Personal information
- Full name: Peter Chríbik
- Date of birth: 2 February 1999 (age 27)
- Place of birth: Žilina, Slovakia
- Height: 1.87 m (6 ft 2 in)
- Position: Defender

Team information
- Current team: Draßburg

Youth career
- Žilina

Senior career*
- Years: Team / Apps / (Gls)
- 2016–2020: Žilina B / 45 / (0)
- 2020: → Pohronie (loan) / 9 / (0)
- 2020: Pohronie / 14 / (0)
- 2021: Nitra / 8 / (0)
- 2021: Púchov / 7 / (1)
- 2022: Draßburg / 13 / (0)
- 2022: Javorník Makov / 10 / (2)
- 2023: Petržalka / 6 / (0)
- 2023–: SC-ESV Parndorf 1919 / 15 / (4)

= Peter Chríbik =

Slovak footballer (born 1999)

Peter Chríbik (born 2 February 1999) is a Slovak defensive footballer.

==Club career==
===MŠK Žilina reserves===
Chríbik made his debut in DOXXXbet liga on 9 March 2016. He came on as a replacement for Rastislav Václavik, who suffered an injury, in a fixture against Senec, during the first half. Žilina B went on to win 1:3.

===FK Pohronie===
On 8 February 2020, Žilina had announced that Chríbik and forward Roland Gerebenits, will join Pohronie on half-season loan. In Chríbik's case, it was noted as a first experience with senior football, as in Žilina he failed to make it to the senior squad, playing for the reservers only. Chríbik's contract therefore included an option to buy. Gerebenits, however, was expected to return to Žilina, with Pohronie providing him with senior football play-time to definitively penetrate Žilina's first squad. During the autumn half of the season, Pohronie already hosted former Žilina player Michal Klec.

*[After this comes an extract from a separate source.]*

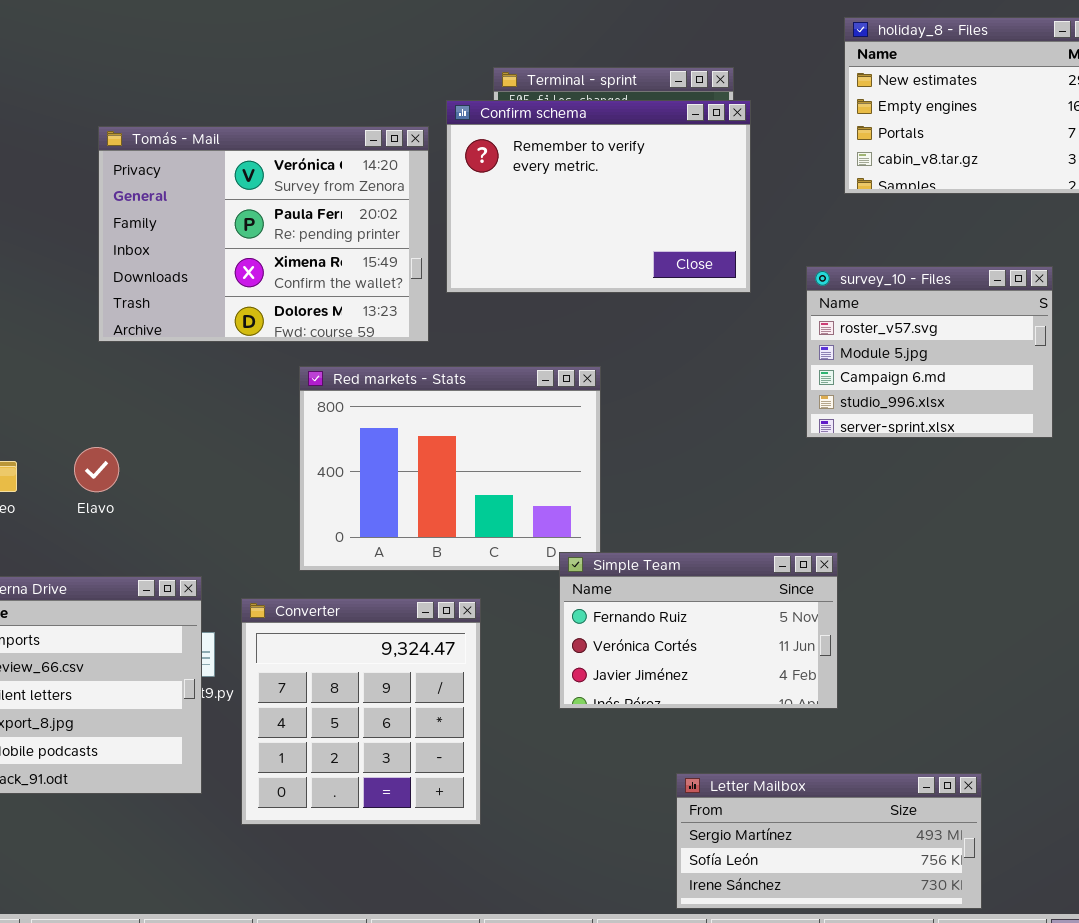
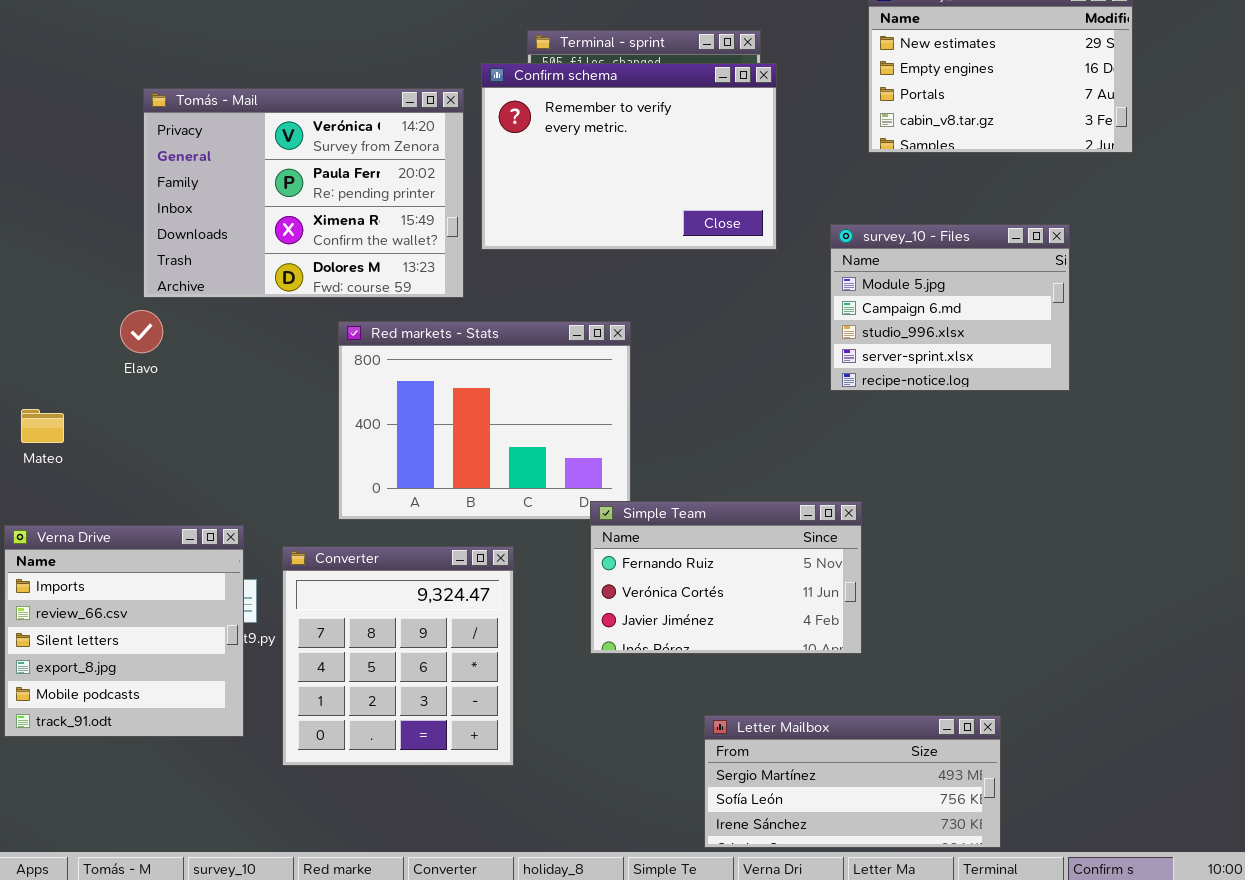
survey_10 - Files: [806,266,1053,438] -> [830,224,1070,391], scrolled down 1 row
Elavo: [74,447,119,492] -> [120,310,163,353], moved

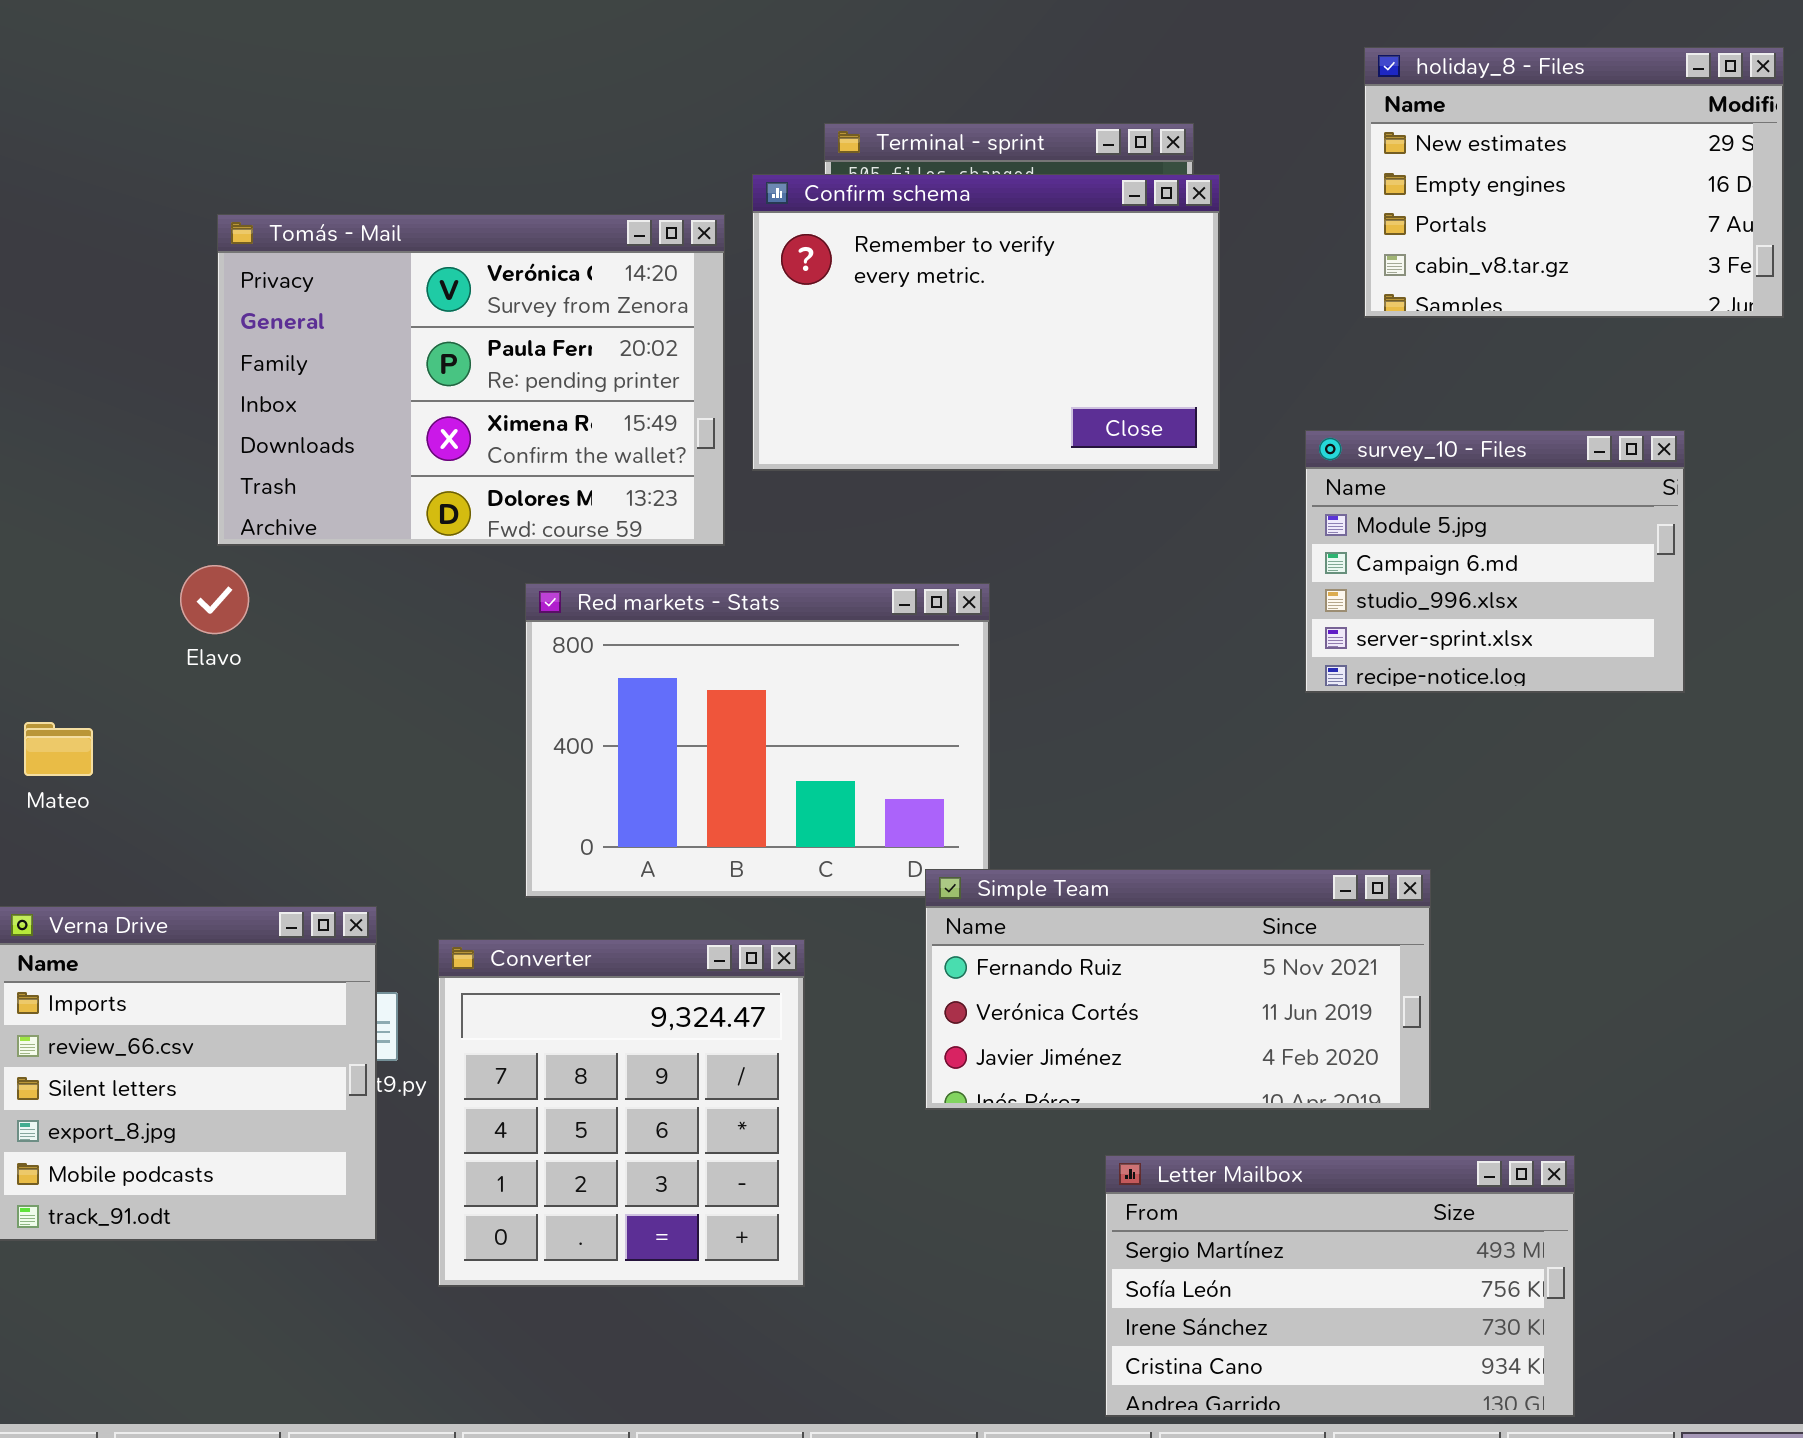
Simple Team: [590,501,862,654] -> [925,869,1431,1110], resized
Letter Mailbox: [704,715,1001,848] -> [1105,1155,1575,1417], resized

Chríbik made his Fortuna Liga debut on 15 February 2020, at pod Zoborom, in a goal-less tie against the home side, Nitra. Chríbik entered the pitch in the 76th minute as a tactical replacement for Peter Mazan, with the primary aim of maintaining Tomáš Jenčo's clean sheet. Gerebenits also made an appearance in this match, in the starting line-up. He was replaced some ten minutes before Chríbik's fielding.

Chribík then made his starting-XI debut in the following round against his mother club of MŠK Žilina, on 22 February 2020. He played as a defensive midfielder along with Michal Obročník. Despite a solid and a long-resisting performance, Pohronie went on to lose, at home, 0:1, with the match's sole goal scored by Polish youth international Dawid Kurminowski in the second half, after he had replaced Lukáš Jánošík.

He departed from the club in January 2021, after he was no longer a part of the plans of Jan Kameník.

===FC Nitra===
In February 2021, Chríbik signed with Nitra.